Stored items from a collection

-------

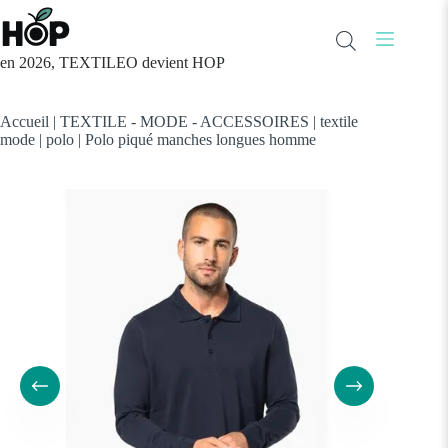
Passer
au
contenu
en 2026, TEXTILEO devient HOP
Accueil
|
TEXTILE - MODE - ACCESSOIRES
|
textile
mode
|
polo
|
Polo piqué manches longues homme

-------

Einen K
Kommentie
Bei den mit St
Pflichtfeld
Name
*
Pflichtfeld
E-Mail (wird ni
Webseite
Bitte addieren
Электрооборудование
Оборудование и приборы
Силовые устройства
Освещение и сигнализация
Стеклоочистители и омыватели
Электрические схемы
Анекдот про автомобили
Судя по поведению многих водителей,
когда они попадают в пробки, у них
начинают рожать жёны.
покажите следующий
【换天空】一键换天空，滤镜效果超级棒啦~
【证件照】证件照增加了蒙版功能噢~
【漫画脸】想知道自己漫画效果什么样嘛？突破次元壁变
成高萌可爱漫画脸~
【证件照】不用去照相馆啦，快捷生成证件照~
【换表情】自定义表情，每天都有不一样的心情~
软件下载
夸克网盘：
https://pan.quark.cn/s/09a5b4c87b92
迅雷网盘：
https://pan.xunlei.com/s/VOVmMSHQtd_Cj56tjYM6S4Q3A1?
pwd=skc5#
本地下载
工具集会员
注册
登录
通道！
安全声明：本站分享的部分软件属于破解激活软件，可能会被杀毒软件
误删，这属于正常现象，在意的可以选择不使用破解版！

-------

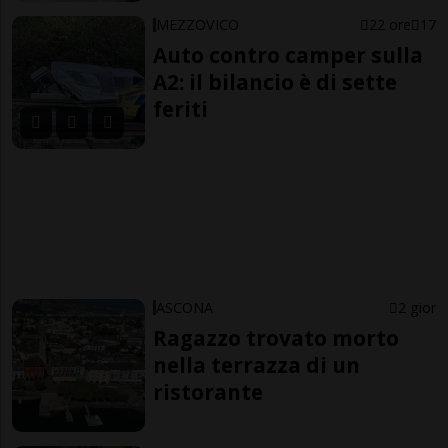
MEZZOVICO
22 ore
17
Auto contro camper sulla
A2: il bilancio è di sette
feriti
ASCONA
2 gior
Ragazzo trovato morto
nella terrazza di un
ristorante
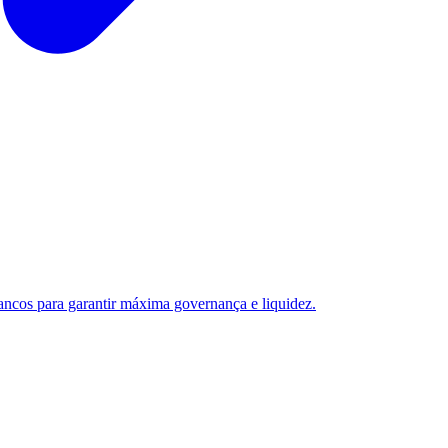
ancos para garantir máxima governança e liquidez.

-------

In the records above, find every line with the word "https" and copy it.

https://pan.quark.cn/s/09a5b4c87b92
https://pan.xunlei.com/s/VOVmMSHQtd_Cj56tjYM6S4Q3A1?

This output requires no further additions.